Uno strumento di formazione
Questi visori rappresentano potenzialmente uno strumento straordinario. «Il software ha la funzione di allenare “evadendo”» commenta Paolo Strano. «La nostra ipotesi, che capiremo insieme all’Università La Sapienza, è che l’attività fisica, unita al fatto che con la testa siano da un’altra parte, dovrebbe far calare lo stress. Crediamo che possa anche indurre un effetto indiretto nei confronti del personale che lavora lì, che in questo modo si troverebbe persone meno nervose: un ambiente lavorativo migliore». Ma i visori di VR, una volta sdoganati, possono diventare unno strumento straordinario. «Puoi far visitare musei, siti archeologici, spettacoli teatrali» commenta Strano. «E fare formazione. Dal punto di vista culturale puoi proporre tante cose. In un futuro perfetto, che non è oggi, con i visori si potrebbero fare i colloqui con i familiari».
Un modello per tutti i penitenziari
La Regione Lazio ha cofinanziato il primo progetto E-vision, che ora sta avendo un’evoluzione molto importante. «È diventata partner di questo progetto l’Università La Sapienza», rivela il presidente di Semi di Libertà. «Il dipartimento di Psicologia si è messo a disposizione per eseguire una serie di test sui detenuti: l’idea di misurare l’impatto di questa attività sulla popolazione detenuta, e di ottimizzare l’applicativo sulla base dei feedback che gli stessi detenuti danno per arrivare ad avere un prodotto, un software ottimizzato che possa diventare un modello scalabile in tutti i penitenziari italiani. Può diventare una buona pratica anche all’estero. In tutta la fascia mediterranea i problemi sono simili ai nostri».

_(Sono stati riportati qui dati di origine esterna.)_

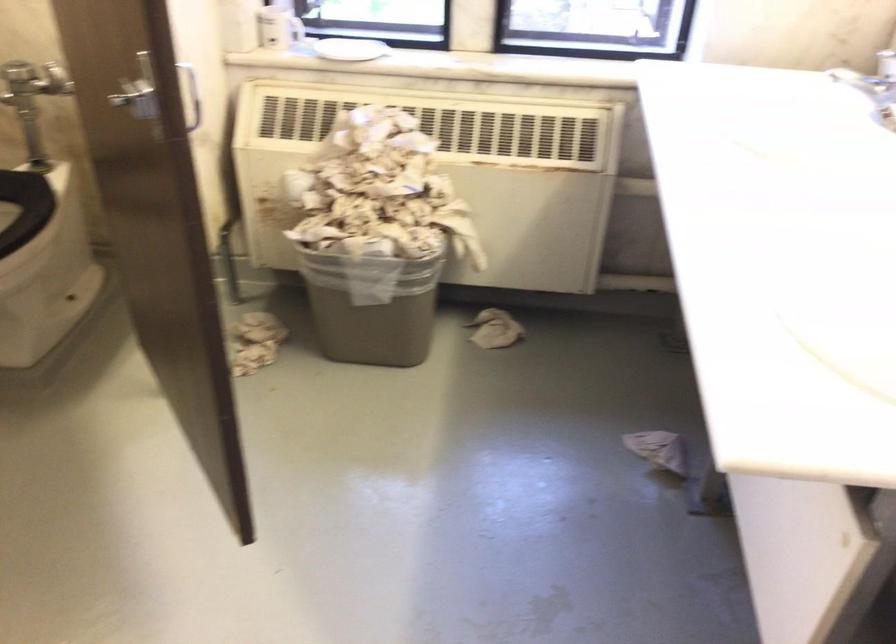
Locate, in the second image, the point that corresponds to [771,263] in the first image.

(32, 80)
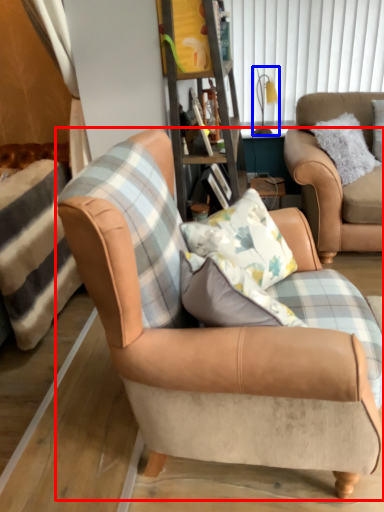
Question: Among these objects, which one is farthest to the camera, chair (highlighted by a red box) or lamp (highlighted by a blue box)?

Choices:
 (A) chair
 (B) lamp

Answer: (B)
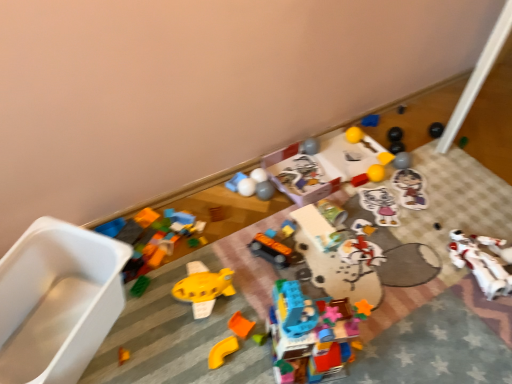
Find the location of `vacant space in between yellow matte toy boat at center, positioned as the second toy in left-to-right order, and translucent plastic building blocks at center, which ranks as the ninth toy in right-to-left order`. vacant space in between yellow matte toy boat at center, positioned as the second toy in left-to-right order, and translucent plastic building blocks at center, which ranks as the ninth toy in right-to-left order is located at coordinates (241, 325).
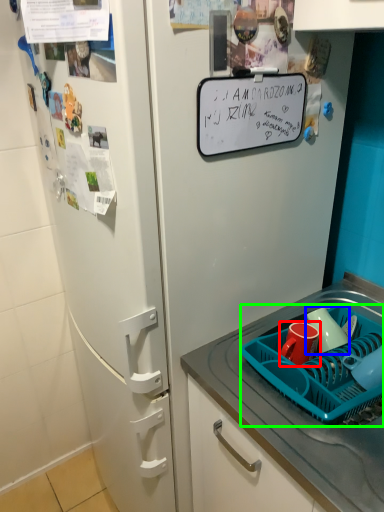
Question: Which is nearer to the coffee cup (highlighted by a red box)? mug (highlighted by a blue box) or basket (highlighted by a green box).

Choices:
 (A) mug
 (B) basket

Answer: (A)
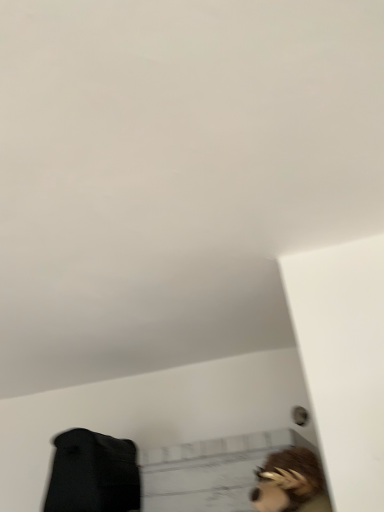
Describe the element at coordinates (93, 474) in the screenshot. I see `black fabric bag at lower left` at that location.

What is the approximate width of black fabric bag at lower left?

black fabric bag at lower left is 11.28 inches in width.

In order to click on black fabric bag at lower left in this screenshot , I will do `click(93, 474)`.

In order to face black fabric bag at lower left, should I rotate leftwards or rightwards?

Rotate left and turn 14.338 degrees.

You are a GUI agent. You are given a task and a screenshot of the screen. Output one action in this format:
    pyautogui.click(x=<x>, y=<y>)
    Task: Click on the black fabric bag at lower left
    The width and height of the screenshot is (384, 512).
    Given the screenshot: What is the action you would take?
    pyautogui.click(x=93, y=474)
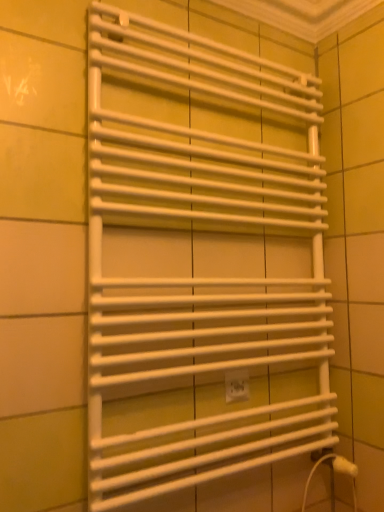
Question: Is the position of white matte towel rack at center less distant than that of white plastic electric outlet at center?

Choices:
 (A) yes
 (B) no

Answer: (A)

Question: Considering the relative sizes of white matte towel rack at center and white plastic electric outlet at center in the image provided, is white matte towel rack at center wider than white plastic electric outlet at center?

Choices:
 (A) yes
 (B) no

Answer: (A)

Question: Is white matte towel rack at center outside of white plastic electric outlet at center?

Choices:
 (A) yes
 (B) no

Answer: (A)

Question: Can you confirm if white matte towel rack at center is positioned to the right of white plastic electric outlet at center?

Choices:
 (A) no
 (B) yes

Answer: (A)

Question: Is white matte towel rack at center turned away from white plastic electric outlet at center?

Choices:
 (A) yes
 (B) no

Answer: (A)

Question: Are white matte towel rack at center and white plastic electric outlet at center making contact?

Choices:
 (A) yes
 (B) no

Answer: (B)

Question: Does white plastic electric outlet at center come behind white matte towel rack at center?

Choices:
 (A) no
 (B) yes

Answer: (B)

Question: Considering the relative positions of white plastic electric outlet at center and white matte towel rack at center in the image provided, is white plastic electric outlet at center to the left of white matte towel rack at center from the viewer's perspective?

Choices:
 (A) yes
 (B) no

Answer: (B)

Question: Does white plastic electric outlet at center lie in front of white matte towel rack at center?

Choices:
 (A) yes
 (B) no

Answer: (B)

Question: Is white plastic electric outlet at center completely or partially outside of white matte towel rack at center?

Choices:
 (A) no
 (B) yes

Answer: (A)

Question: From a real-world perspective, does white plastic electric outlet at center stand above white matte towel rack at center?

Choices:
 (A) no
 (B) yes

Answer: (A)

Question: Is white plastic electric outlet at center bigger than white matte towel rack at center?

Choices:
 (A) yes
 (B) no

Answer: (B)

Question: Is point (296, 202) positioned closer to the camera than point (241, 396)?

Choices:
 (A) closer
 (B) farther

Answer: (B)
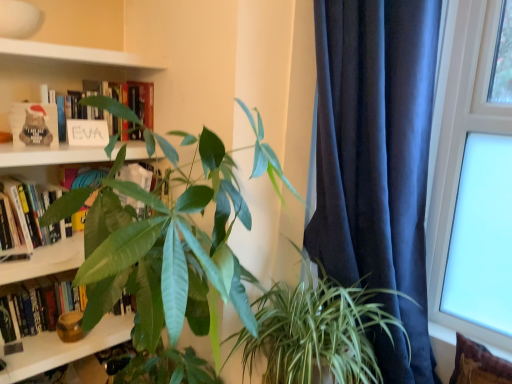
Question: Does transparent glass window at upper right lie behind green leafy plant at center, the 1th houseplant when ordered from right to left?

Choices:
 (A) yes
 (B) no

Answer: (A)

Question: Is transparent glass window at upper right taller than green leafy plant at center, the 1th houseplant when ordered from right to left?

Choices:
 (A) no
 (B) yes

Answer: (B)

Question: Can you confirm if transparent glass window at upper right is bigger than green leafy plant at center, which is the 2th houseplant from left to right?

Choices:
 (A) yes
 (B) no

Answer: (B)

Question: Is transparent glass window at upper right looking in the opposite direction of green leafy plant at center, which is the 2th houseplant from left to right?

Choices:
 (A) no
 (B) yes

Answer: (A)

Question: Does transparent glass window at upper right have a lesser width compared to green leafy plant at center, which is the 2th houseplant from left to right?

Choices:
 (A) yes
 (B) no

Answer: (A)

Question: Is transparent glass window at upper right at the left side of green leafy plant at center, which is the 2th houseplant from left to right?

Choices:
 (A) yes
 (B) no

Answer: (B)

Question: From a real-world perspective, does green leafy plant at center, which is the 2th houseplant from left to right, sit lower than transparent glass window at upper right?

Choices:
 (A) no
 (B) yes

Answer: (B)

Question: Can you confirm if green leafy plant at center, the 1th houseplant when ordered from right to left, is positioned to the right of transparent glass window at upper right?

Choices:
 (A) yes
 (B) no

Answer: (B)

Question: From the image's perspective, is green leafy plant at center, the 1th houseplant when ordered from right to left, over transparent glass window at upper right?

Choices:
 (A) yes
 (B) no

Answer: (B)

Question: Does green leafy plant at center, which is the 2th houseplant from left to right, have a greater width compared to transparent glass window at upper right?

Choices:
 (A) no
 (B) yes

Answer: (B)

Question: Is green leafy plant at center, the 1th houseplant when ordered from right to left, shorter than transparent glass window at upper right?

Choices:
 (A) yes
 (B) no

Answer: (A)

Question: Is transparent glass window at upper right located within green leafy plant at center, the 1th houseplant when ordered from right to left?

Choices:
 (A) no
 (B) yes

Answer: (A)

Question: Is white matte sign at upper left, the third book ordered from the bottom, aimed at brown textured pillow at lower right?

Choices:
 (A) yes
 (B) no

Answer: (B)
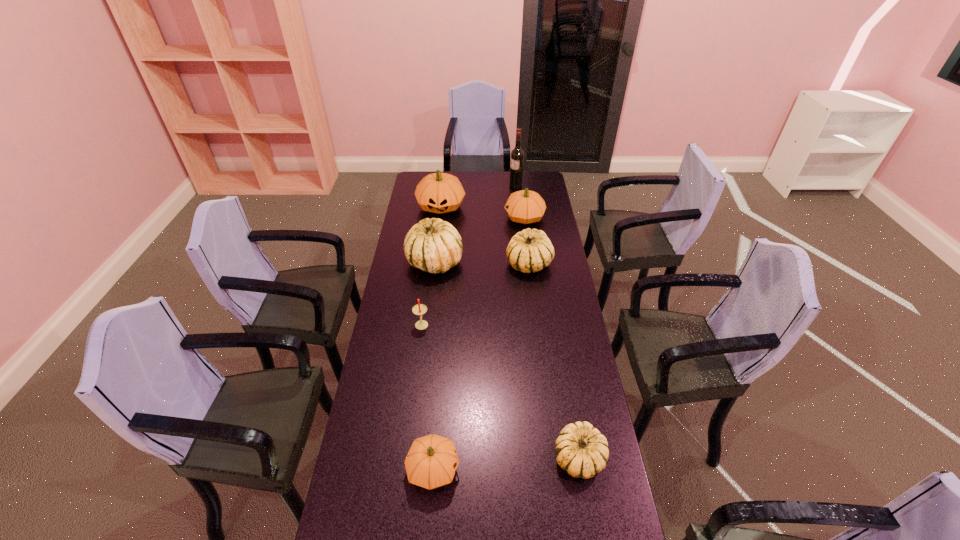
Locate an element on the screen. This screenshot has width=960, height=540. vacant point located 0.280m on the front and back of the wine bottle is located at coordinates (461, 186).

At what (x,y) coordinates should I click in order to perform the action: click on vacant space situated 0.250m on the front and back of the wine bottle. Please return your answer as a coordinate pair (x, y). Image resolution: width=960 pixels, height=540 pixels. Looking at the image, I should click on (466, 186).

Locate an element on the screen. The width and height of the screenshot is (960, 540). free spot located on the side of the biggest orange gourd with the carved face is located at coordinates (437, 241).

Find the location of `vacant space located 0.200m on the right of the biggest white gourd`. vacant space located 0.200m on the right of the biggest white gourd is located at coordinates (507, 262).

Where is `vacant region located on the side of the rightmost orange gourd with the carved face`? The width and height of the screenshot is (960, 540). vacant region located on the side of the rightmost orange gourd with the carved face is located at coordinates (431, 218).

At what (x,y) coordinates should I click in order to perform the action: click on blank space located on the side of the rightmost orange gourd with the carved face. Please return your answer as a coordinate pair (x, y). The height and width of the screenshot is (540, 960). Looking at the image, I should click on (477, 218).

In order to click on vacant space located 0.330m on the side of the rightmost orange gourd with the carved face in this screenshot , I will do `click(441, 218)`.

You are a GUI agent. You are given a task and a screenshot of the screen. Output one action in this format:
    pyautogui.click(x=<x>, y=<y>)
    Task: Click on the free region located 0.350m on the back of the second smallest white gourd
    
    Given the screenshot: What is the action you would take?
    pyautogui.click(x=522, y=209)

Identify the location of vacant space located 0.070m on the right of the candle. The height and width of the screenshot is (540, 960). (446, 323).

Identify the location of free point located 0.370m on the side of the smallest orange gourd with the carved face. The image size is (960, 540). (584, 469).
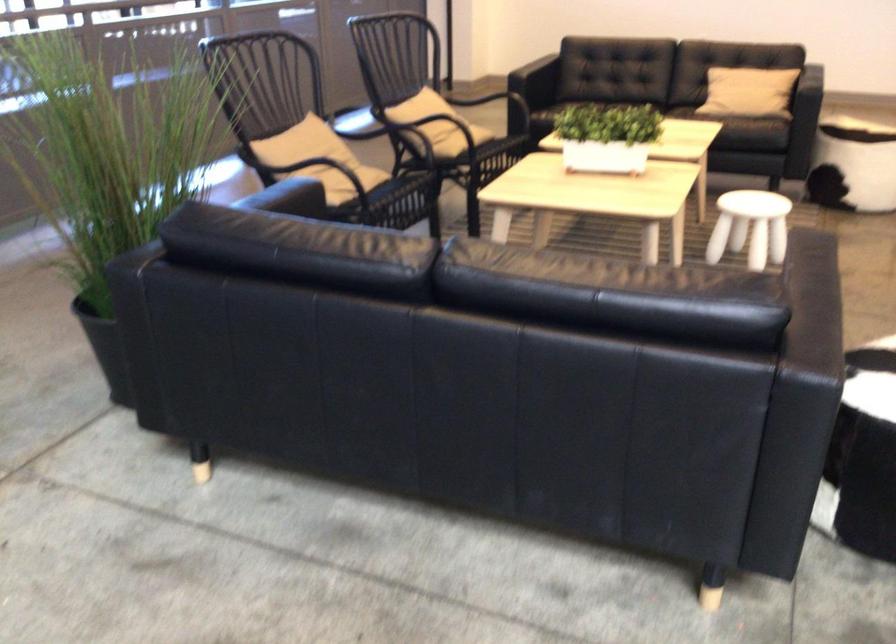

Il software, allora, potrà diventare più adatto alla vita e alle esigenze dei detenuti. «Confrontandoci con psicologi ed esperti del settore, faremo una serie di aggiustamenti», anticipa Cariero. «Nel gioco abbiamo oggetti di scena che non sono idonei al contesto, come bombe o pugnali, così andremo a rilavorare sull’ambientazione creandone una meno fantasiosa, più realistica e più neutra. Il cuore del gioco non sarà più una sfida per sconfiggere qualcuno, ma una gratificazione nel conquistare qualcosa. Il nuovo gioco avrà nuove gestualità per allenare più parti del corpo, ad esempio le mani, su device più nuovi e performanti, con l’utilizzo delle mani».
Ci saranno dei costi iniziali per la realizzazione del software da ammortizzare, ma il valore del progetto non ha prezzo. «Se veramente le attività trattamentali concorrono a umanizzare la pena e ad avere un utilizzo culturale e formativo, il ritorno, economico ma non solo, per la società sarà importante» conclude Paolo Strano.